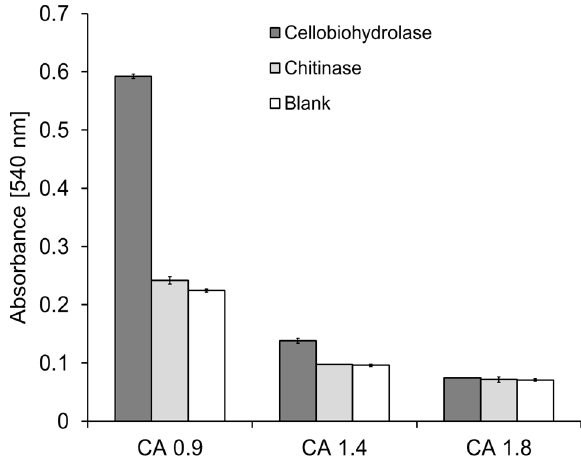
Figure 7. Backbone cleavage of cellulose acetates with chitinase and cellobiohydrolase I after 145 h.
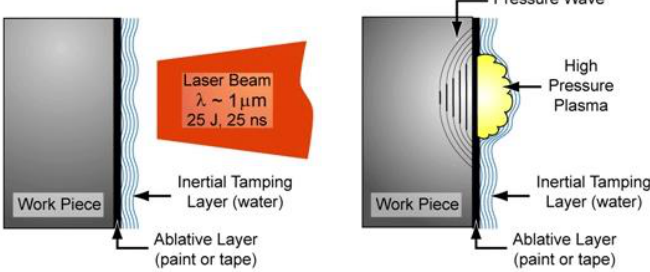
Figure 4. Schematic view of the LSP process showing the workpiece, ablative layer, inertial tamping layer, and laser input.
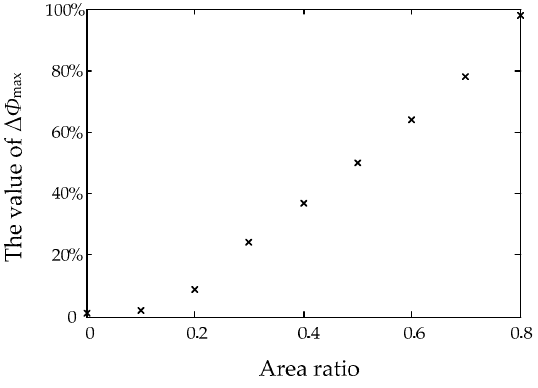
Figure 9. The value of Δ Φ max under different area ratio.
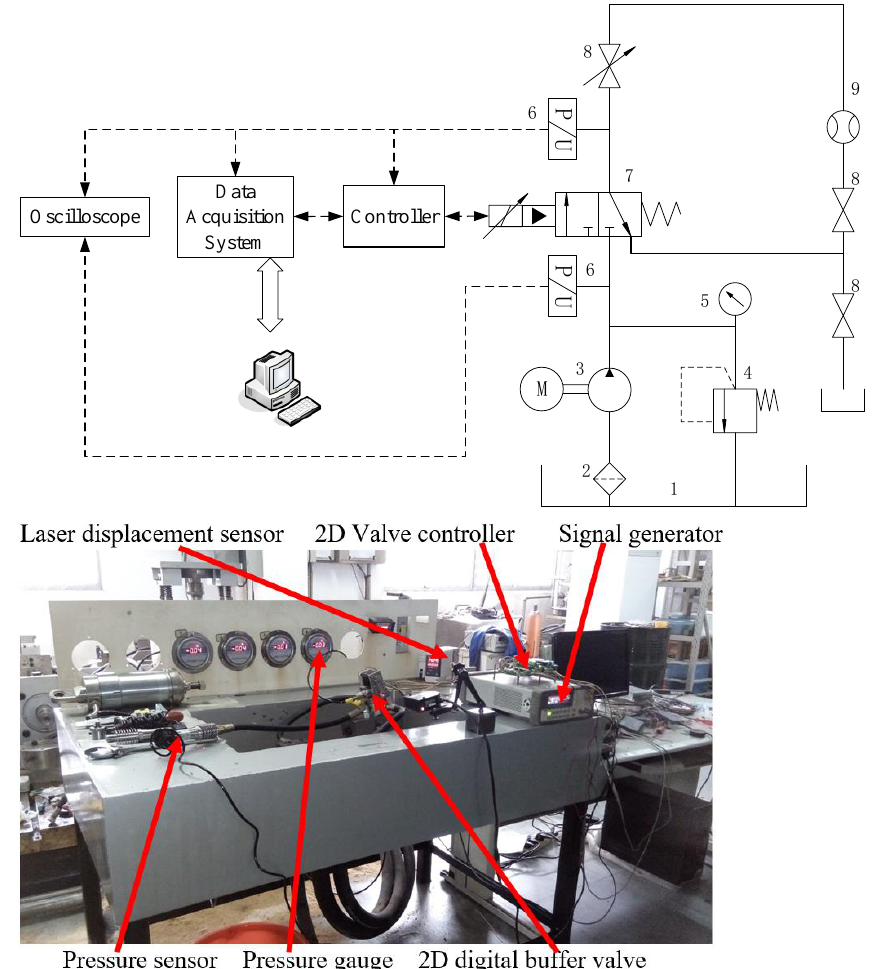
Figure 7. The 2D digital buffer valve buffer characteristics test platform. 1: tank; 2: filter; 3: pump; 4: relief valve; 5: pressure gauge; 6: pressure sensor; 7: 2D digital buffer valve; 8: globe valve; 9: flowmeter.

+ + + + +

Exercise aim -> Leaving every picture aside, transcribe exactly the lines from the one that contains "Figure 9. The" through the final line of the listing above, inclusive.

Result of the exercise ->
Figure 9. The value of Δ Φ max under different area ratio.
Figure 7. The 2D digital buffer valve buffer characteristics test platform. 1: tank; 2: filter; 3: pump; 4: relief valve; 5: pressure gauge; 6: pressure sensor; 7: 2D digital buffer valve; 8: globe valve; 9: flowmeter.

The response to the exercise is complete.